▸ TASK INSTRUCTIONS
Word for word, repeat all of the entries.

=== Begin Enclosure ===

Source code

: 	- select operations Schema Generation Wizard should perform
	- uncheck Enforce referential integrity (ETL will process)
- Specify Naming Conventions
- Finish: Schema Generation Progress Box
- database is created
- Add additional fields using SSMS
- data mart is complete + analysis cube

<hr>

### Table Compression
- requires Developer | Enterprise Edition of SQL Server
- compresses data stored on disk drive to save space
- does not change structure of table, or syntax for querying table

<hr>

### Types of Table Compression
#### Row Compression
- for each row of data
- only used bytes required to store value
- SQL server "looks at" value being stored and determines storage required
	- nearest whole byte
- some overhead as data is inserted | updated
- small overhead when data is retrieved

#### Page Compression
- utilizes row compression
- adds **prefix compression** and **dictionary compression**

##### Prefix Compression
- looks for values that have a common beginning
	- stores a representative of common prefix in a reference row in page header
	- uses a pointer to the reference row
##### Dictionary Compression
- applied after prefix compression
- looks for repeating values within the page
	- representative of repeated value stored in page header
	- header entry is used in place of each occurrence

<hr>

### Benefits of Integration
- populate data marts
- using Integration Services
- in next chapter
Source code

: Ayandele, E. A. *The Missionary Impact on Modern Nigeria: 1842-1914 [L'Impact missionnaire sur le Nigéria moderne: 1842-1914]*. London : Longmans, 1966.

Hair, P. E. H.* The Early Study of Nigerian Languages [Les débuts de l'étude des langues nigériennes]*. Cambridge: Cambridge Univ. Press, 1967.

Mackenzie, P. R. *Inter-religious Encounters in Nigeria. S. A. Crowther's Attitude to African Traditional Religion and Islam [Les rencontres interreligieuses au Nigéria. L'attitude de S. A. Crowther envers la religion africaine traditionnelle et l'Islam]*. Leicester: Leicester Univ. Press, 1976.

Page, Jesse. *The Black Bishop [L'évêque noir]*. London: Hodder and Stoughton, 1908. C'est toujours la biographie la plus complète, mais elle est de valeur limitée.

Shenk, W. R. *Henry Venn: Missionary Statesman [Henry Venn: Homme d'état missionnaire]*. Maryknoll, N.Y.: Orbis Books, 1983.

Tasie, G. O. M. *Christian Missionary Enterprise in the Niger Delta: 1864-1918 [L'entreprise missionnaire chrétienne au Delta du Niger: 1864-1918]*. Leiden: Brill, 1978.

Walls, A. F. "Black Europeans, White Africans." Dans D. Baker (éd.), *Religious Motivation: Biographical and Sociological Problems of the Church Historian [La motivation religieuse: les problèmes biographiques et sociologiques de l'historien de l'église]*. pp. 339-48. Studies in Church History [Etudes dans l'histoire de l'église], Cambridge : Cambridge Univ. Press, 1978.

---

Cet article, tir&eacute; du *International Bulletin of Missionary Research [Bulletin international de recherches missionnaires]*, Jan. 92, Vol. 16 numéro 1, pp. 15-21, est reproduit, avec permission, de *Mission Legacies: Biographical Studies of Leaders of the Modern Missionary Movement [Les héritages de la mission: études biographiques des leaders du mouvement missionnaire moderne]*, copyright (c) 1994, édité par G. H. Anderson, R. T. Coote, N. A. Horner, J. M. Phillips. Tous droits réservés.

=== End Enclosure ===

▸ RESPONSE FOR THIS EXERCISE
Source code

: 	- select operations Schema Generation Wizard should perform
	- uncheck Enforce referential integrity (ETL will process)
- Specify Naming Conventions
- Finish: Schema Generation Progress Box
- database is created
- Add additional fields using SSMS
- data mart is complete + analysis cube

<hr>

### Table Compression
- requires Developer | Enterprise Edition of SQL Server
- compresses data stored on disk drive to save space
- does not change structure of table, or syntax for querying table

<hr>

### Types of Table Compression
#### Row Compression
- for each row of data
- only used bytes required to store value
- SQL server "looks at" value being stored and determines storage required
	- nearest whole byte
- some overhead as data is inserted | updated
- small overhead when data is retrieved

#### Page Compression
- utilizes row compression
- adds **prefix compression** and **dictionary compression**

##### Prefix Compression
- looks for values that have a common beginning
	- stores a representative of common prefix in a reference row in page header
	- uses a pointer to the reference row
##### Dictionary Compression
- applied after prefix compression
- looks for repeating values within the page
	- representative of repeated value stored in page header
	- header entry is used in place of each occurrence

<hr>

### Benefits of Integration
- populate data marts
- using Integration Services
- in next chapter
Source code

: Ayandele, E. A. *The Missionary Impact on Modern Nigeria: 1842-1914 [L'Impact missionnaire sur le Nigéria moderne: 1842-1914]*. London : Longmans, 1966.

Hair, P. E. H.* The Early Study of Nigerian Languages [Les débuts de l'étude des langues nigériennes]*. Cambridge: Cambridge Univ. Press, 1967.

Mackenzie, P. R. *Inter-religious Encounters in Nigeria. S. A. Crowther's Attitude to African Traditional Religion and Islam [Les rencontres interreligieuses au Nigéria. L'attitude de S. A. Crowther envers la religion africaine traditionnelle et l'Islam]*. Leicester: Leicester Univ. Press, 1976.

Page, Jesse. *The Black Bishop [L'évêque noir]*. London: Hodder and Stoughton, 1908. C'est toujours la biographie la plus complète, mais elle est de valeur limitée.

Shenk, W. R. *Henry Venn: Missionary Statesman [Henry Venn: Homme d'état missionnaire]*. Maryknoll, N.Y.: Orbis Books, 1983.

Tasie, G. O. M. *Christian Missionary Enterprise in the Niger Delta: 1864-1918 [L'entreprise missionnaire chrétienne au Delta du Niger: 1864-1918]*. Leiden: Brill, 1978.

Walls, A. F. "Black Europeans, White Africans." Dans D. Baker (éd.), *Religious Motivation: Biographical and Sociological Problems of the Church Historian [La motivation religieuse: les problèmes biographiques et sociologiques de l'historien de l'église]*. pp. 339-48. Studies in Church History [Etudes dans l'histoire de l'église], Cambridge : Cambridge Univ. Press, 1978.

---

Cet article, tir&eacute; du *International Bulletin of Missionary Research [Bulletin international de recherches missionnaires]*, Jan. 92, Vol. 16 numéro 1, pp. 15-21, est reproduit, avec permission, de *Mission Legacies: Biographical Studies of Leaders of the Modern Missionary Movement [Les héritages de la mission: études biographiques des leaders du mouvement missionnaire moderne]*, copyright (c) 1994, édité par G. H. Anderson, R. T. Coote, N. A. Horner, J. M. Phillips. Tous droits réservés.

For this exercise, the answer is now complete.